III. İLK DERECE MAHKEMESİ KARARI
İlk Derece Mahkemesinin yukarıda tarih ve sayısı belirtilen kararı ile Adli Tıp Kurulu raporuna göre murisin vasiyetname tarihinde fiil ehliyetine sahip olduğu, murisin iradesinin sakatlandığına yönelik iddia bakımından vasiyetnameyi tanzim eden noter katibi ve işlem tanıklarının bayanlarına üstünlük tanındığı, tanıklarca vasiyetnamenin murisin … iradesi ile tanzim edildiğinin beyan edildiği gerekçeleriyle davanın reddine karar verilmiştir.
IV. İSTİNAF
A. İstinaf Yoluna Başvuranlar
İlk Derece Mahkemesi kararına karşı süresi içinde davacı vekili istinaf başvurusunda bulunmuştur.
B. İstinaf Sebepleri
Davacı vekili istinaf dilekçesinde; vasiyetnamenin murisin iradesi sakatlanmak suretiyle yapıldığını, sadece davalılar lehine işlem yapılmasının hayatın olağan akışına aykırı olduğunu, baskı ve iradenin sakatlığı hususunun tanık beyanlarıyla sabit olduğunu, Adli Tıp 4. İhtisas Dairesinden alınan raporda 30.09.2011 tarihli ilaç kullanım raporları ile 14.04.2014 tarihli hastane kaydının göz ardı edildiği, ve incelenmediği, bu nedenle raporun hükme elverişli olmadığı, İlk Derece Mahkemesince Adli Tıp Genel Kurulu’ndan rapor alınması yönündeki taleplerinin reddedildiğini, bu yönüyle kararın hatalı olduğunu ileri sürerek kararın kaldırılmasını istemiştir.
C. Gerekçe ve Sonuç
Bölge Adliye Mahkemesinin yukarıda tarih ve sayısı belirtilen kararıyla murise ait tüm sağlık bilgilerinin irdelenmesiyle Adli Tıp Kurumu 4. İhtisas Kurulunun 24.04.2019 gün ve 2558 karar numarası raporunun düzenlendiği, raporda murisin işlem tarihinde fiil ehliyetini haiz olduğunun belirtildiği, murisin iradesinin sakatlandığına dair davacının dinlettiği tanıkların duyuma dayalı bilgi sahibi olduklarının anlaşıldığı, bu nedenle ilk derece mahkemesince davacı tanıklarına itibar edilmemesinin yerinde olduğu gerekçeleriyle davacı vekilinin istinaf başvurusunun esastan reddine karar verilmiştir.
V. TEMYİZ
A. Temyiz Yoluna Başvuranlar
Bölge Adliye Mahkemesinin yukarıda belirtilen kararına karşı süresi içinde davacı vekili temyiz isteminde bulunmuştur.
B. Temyiz Sebepleri
Davacı vekili istinaf dilekçesinde ileri sürdüğü nedenlerle kararı temyiz ederek Bölge Adliye Mahkemesi kararının bozulmasını talep etmiştir.
C. Gerekçe
1. Uyuşmazlık ve Hukuki Nitelendirme
Dava, ehliyetsizlik ve irade sakatlığı (yanılma, aldatma, korkutma ve zorlama) hukuksal nedenlerine dayalı vasiyetnamenin iptali istemine ilişkindir.
2. İlgili Hukuk
1. 6100 … Hukuk Muhakemeleri Kanunu’nun 369 uncu maddesinin birinci fıkrası ile 370 ve 371 inci maddeleri.

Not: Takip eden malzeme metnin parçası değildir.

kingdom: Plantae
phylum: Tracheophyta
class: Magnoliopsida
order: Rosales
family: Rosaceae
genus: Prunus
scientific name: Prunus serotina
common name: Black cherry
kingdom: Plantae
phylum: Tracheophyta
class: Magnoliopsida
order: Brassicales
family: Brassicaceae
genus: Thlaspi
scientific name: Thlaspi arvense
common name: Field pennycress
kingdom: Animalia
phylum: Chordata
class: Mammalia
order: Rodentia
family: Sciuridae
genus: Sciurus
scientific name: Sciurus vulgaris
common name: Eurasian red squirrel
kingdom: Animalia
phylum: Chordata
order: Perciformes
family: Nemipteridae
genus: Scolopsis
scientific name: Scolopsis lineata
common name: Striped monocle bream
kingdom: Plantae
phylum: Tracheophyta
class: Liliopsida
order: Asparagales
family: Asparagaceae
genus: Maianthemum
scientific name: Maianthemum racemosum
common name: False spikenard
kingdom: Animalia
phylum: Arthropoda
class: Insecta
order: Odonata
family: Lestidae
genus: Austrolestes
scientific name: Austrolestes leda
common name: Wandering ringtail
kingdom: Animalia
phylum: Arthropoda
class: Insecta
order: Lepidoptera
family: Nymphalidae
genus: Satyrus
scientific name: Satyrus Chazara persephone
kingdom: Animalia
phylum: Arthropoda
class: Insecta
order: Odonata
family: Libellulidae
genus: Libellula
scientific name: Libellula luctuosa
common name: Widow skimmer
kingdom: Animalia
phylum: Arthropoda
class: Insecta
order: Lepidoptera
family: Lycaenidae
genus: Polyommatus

2. 4721 … … Medeni Kanunu’nun 558 nci maddesinde; ” İptal davası, tasarrufun iptal edilmesinde menfaati bulunan mirasçı veya vasiyet alacaklısı tarafından açılabilir. Dava, ölüme bağlı tasarrufun tamamının veya bir kısmının iptaline ilişkin olabilir. İptal davası, ölüme bağlı tasarrufla kendilerine, eşlerine veya hısımlarına kazandırma yapılanların tasarrufun düzenlenmesine katılmalarının yol açtığı sakatlığa dayandığı takdirde tasarrufun tamamı değil, yalnız bu kazandırmalar iptal edilir.” denilmiştir. Aynı Kanunu’nun 559 uncu maddesinde hak düşürücü süreler düzenlenmiş olup ilgili düzenlemede “İptal davası açma …, davacının tasarrufu, iptal sebebini ve kendisinin hak sahibi olduğunu öğrendiği tarihten başlayarak bir yıl ve her hâlde vasiyetnamelerde açılma tarihinin, diğer tasarruflarda mirasın geçmesi tarihinin üzerinden, iyiniyetli davalılara karşı on yıl, iyiniyetli olmayan davalılara karşı yirmi yıl geçmekle düşer. Hükümsüzlük, def”i yoluyla her zaman ileri sürülebilir.” şeklinde belirtilmiştir.
3. Değerlendirme
1.Bölge adliye mahkemelerinin nihai kararlarının bozulması 6100 … Kanun’un 371 inci maddesinde yer alan sebeplerden birinin varlığı hâlinde mümkündür.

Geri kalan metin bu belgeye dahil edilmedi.